■ **PROBLEM TO SOLVE**: Reproduce, word for word, the part of the text on the Gender Recognition Act between "Careful readers will" and "Recognition Panel (GRP).", inclusive.

■ **SELECTED EXCERPT**:
The Gender Recognition Act 2004 & the Equality Act 2010

The Gender Recognition Act 2004 (GRA) aimed to bring British law in line with rulings from the ECHR. It enabled transsexual people to obtain a Gender Recognition Certificate (GRC) which in turn permitted them to amend their birth certificate to reflect their acquired sex.

Careful readers will already have seen one of the issues with the act; a conflation of ‘sex’ and ‘gender’, and this confusion (sometimes accidental, sometimes deliberate – the Hansard debates are interesting) dogs debate in this area. The act runs to 71 pages, but the highlights are as follows:

Certain criteria have to be met before a GRC can be issued by the Gender Recognition Panel (GRP). 

  • The applicant must have a clinical diagnosis of gender dysphoria 
  • The applicant must have lived in their acquired gender for at least two years (in practice, this is often a paper trail).

■ **INFORMATION PROVIDED**:

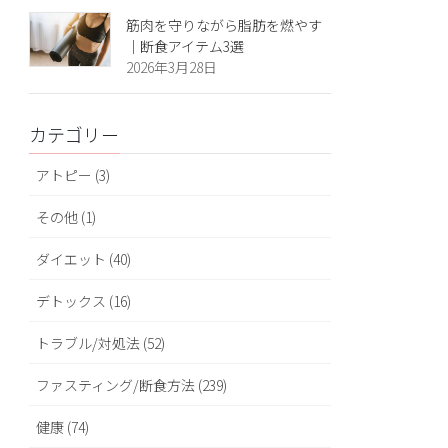
筋肉を守りながら脂肪を燃やす
｜断食アイテム3選
2026年3月28日
カテゴリー
アトピー (3)
その他 (1)
ダイエット (40)
デトックス (16)
トラブル/対処法 (52)
ファスティング/断食方法 (239)
健康 (74)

■ **EXERCISE OUTPUT**:
Careful readers will already have seen one of the issues with the act; a conflation of ‘sex’ and ‘gender’, and this confusion (sometimes accidental, sometimes deliberate – the Hansard debates are interesting) dogs debate in this area. The act runs to 71 pages, but the highlights are as follows:

Certain criteria have to be met before a GRC can be issued by the Gender Recognition Panel (GRP).